This 160-year-old banyan tree is an enduring Waikīkī institution rooted in history.




“It’s been here since the beginning,” says Steve Nimz, craning his neck to gaze up at the 60-foot-tall Ficus benghalensis, or Indian banyan, that grows from the center of the International Market Place. Its impressive thicket of branches spirals upwards, stretching across the entire courtyard and offering much-needed shade. “Any tourist from any time that visited Hawaiʻi would have had to visit this tree.”


Nimz has been caring for the tree since 1971. Back then, the International Market Place was a 4.5-acre maze of carts hawking kitschy treasures and tourist souvenirs, a vestige of Donn Beach’s tiki-themed fantasy.


“I was excited because it was a challenge,” Nimz says.


Originally from Michigan, he moved here in 1967 to study tropical agriculture at the University of Hawaiʻi at Mānoa.


Since then, he has acted as the chief consulting arborist for projects throughout the state, including tending to this iconic banyan. “It has such a unique shape and structure, and such a rich history,” he says.


Indeed, the banyan’s roots run deep. Even before Donn Beach uttered the words “International Market Place,” the tree already occupied the space.


It had been planted by New Zealand hotel entrepreneur Harry McFarland in the mid-1800s, when the property hosted his family’s home.

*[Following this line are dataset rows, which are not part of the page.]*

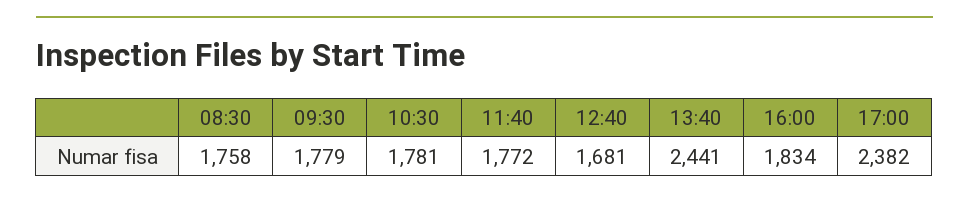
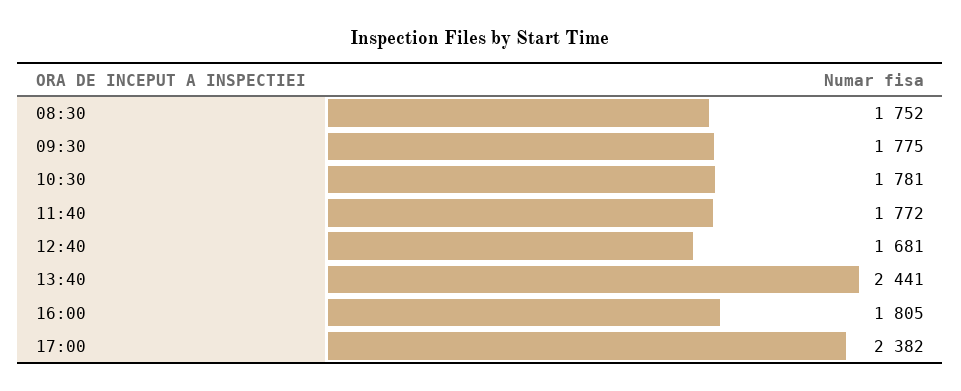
  {
-   "08:30": 1758,
+   "08:30": 1752,
-   "09:30": 1779,
+   "09:30": 1775,
    "10:30": 1781,
    "11:40": 1772,
    "12:40": 1681,
    "13:40": 2441,
-   "16:00": 1834,
+   "16:00": 1805,
    "17:00": 2382
  }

Endemic to India, the banyan’s role in Hindu culture as a symbol of shelter for travelers made it a fitting choice for the future mecca of tourism.


In 1957, when Beach imagined this site as the International Market Place, the tree was an integral element. Kiosks and restaurants were built around it, rather than it being torn down. A treehouse was built atop its branches that acted as Beach’s office.

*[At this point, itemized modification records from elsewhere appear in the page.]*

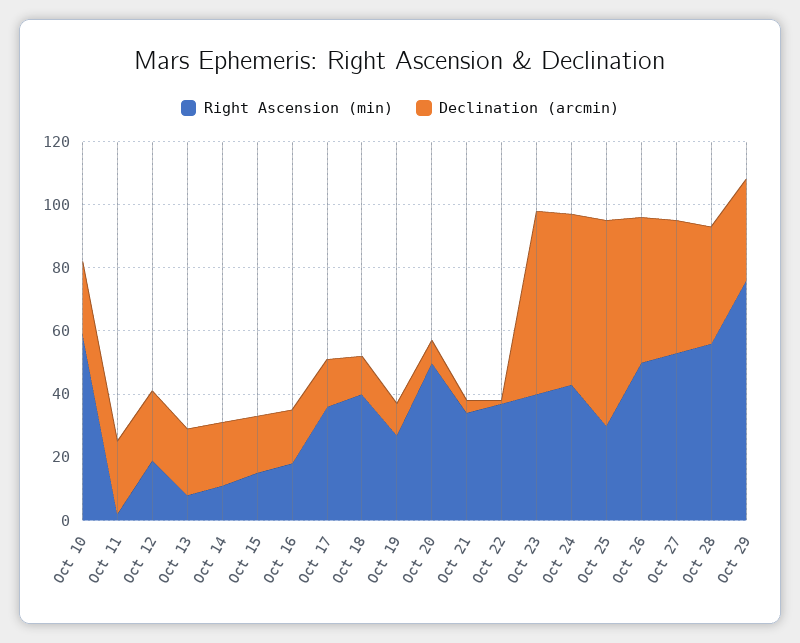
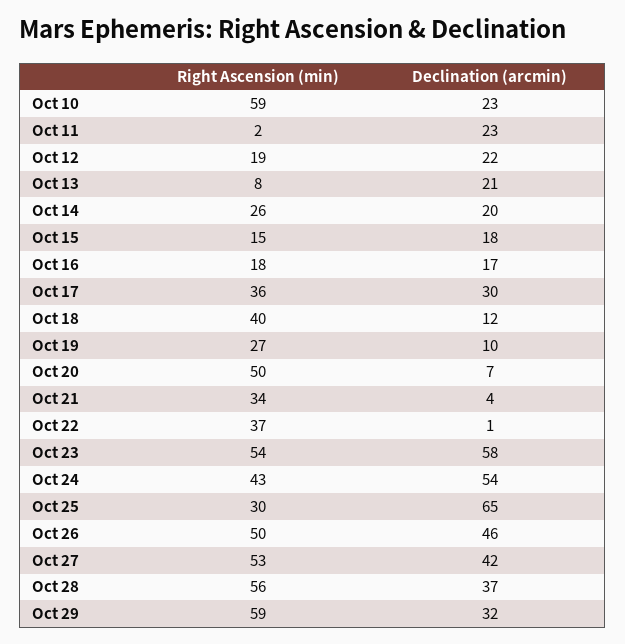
  {
    "Right Ascension (min)": {
      "Oct 10": 59,
      "Oct 11": 2,
      "Oct 12": 19,
      "Oct 13": 8,
-     "Oct 14": 10,
+     "Oct 14": 26,
      "Oct 15": 15,
      "Oct 16": 18,
      "Oct 17": 36,
      "Oct 18": 40,
      "Oct 19": 27,
      "Oct 20": 50,
      "Oct 21": 34,
      "Oct 22": 37,
-     "Oct 23": 40,
+     "Oct 23": 54,
      "Oct 24": 43,
      "Oct 25": 30,
      "Oct 26": 50,
      "Oct 27": 53,
      "Oct 28": 56,
-     "Oct 29": 75
+     "Oct 29": 59
    },
    "Declination (arcmin)": {
      "Oct 10": 23,
      "Oct 11": 23,
      "Oct 12": 22,
      "Oct 13": 21,
      "Oct 14": 20,
      "Oct 15": 18,
      "Oct 16": 17,
-     "Oct 17": 15,
+     "Oct 17": 30,
      "Oct 18": 12,
      "Oct 19": 10,
      "Oct 20": 7,
      "Oct 21": 4,
      "Oct 22": 1,
      "Oct 23": 58,
      "Oct 24": 54,
      "Oct 25": 65,
      "Oct 26": 46,
      "Oct 27": 42,
      "Oct 28": 37,
      "Oct 29": 32
    }
  }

From it, Hal “Aku” Lewis broadcasted his popular radio show in the 1960s. (Today, one can visit a replica built at the original site.) In the following decades, the banyan’s expansive canopy became part and parcel of the International Market Place’s aesthetic.

A Living Landmark

In 2014, when plans for a reimagined International Market Place were proposed, preserving the nearly 160-year-old banyan was high on the list.


Classified as one of Honolulu’s exceptional trees, which are defined as “a tree, stand or grove of trees with historic or cultural value … worthy of preservation” under the state’s Exceptional Tree Act, the banyan could not be cut down or altered without expressed permission from the city.


Caring for a celebrity tree is no easy task. While Indian banyans are extremely resilient according to Nimz, their tough bark and winding roots letting them withstand almost anything, measures still needed to be taken to ensure its health. For the 18-month period of development, a tree protection plan Nimz designed was put in place.


Orientations were mandated for everyone involved with construction, and any handling of the banyan needed to be first approved by Nimz. Sensors were placed throughout the tree to monitor its moisture levels, like checking its vital signs, so that he could act quickly if it was under stress.


Indian banyans are quite common sights in Waikīkī.


“But what makes it special is its unique background, its unique history,” Nimz says.


For more than a century, this banyan has been a constant fixture during the area’s continuous evolution. When visitors walk through its tangle of aerial roots or sit at the base of its trunk, they’re interacting with history.

A Living Landmark

In the summer of 2016, as construction of the new International Market Place wound down, Nimz noticed that the banyan seemed distressed. Its leaves drooped, covered in dust and lacking their usual verdant color. He began to worry. But then, just before the center’s grand opening, it shed the leaves and sprouted new ones—as if ushering in a new era for the International Market Place and affirming its steadfast status amid the constant flux of Waikīkī.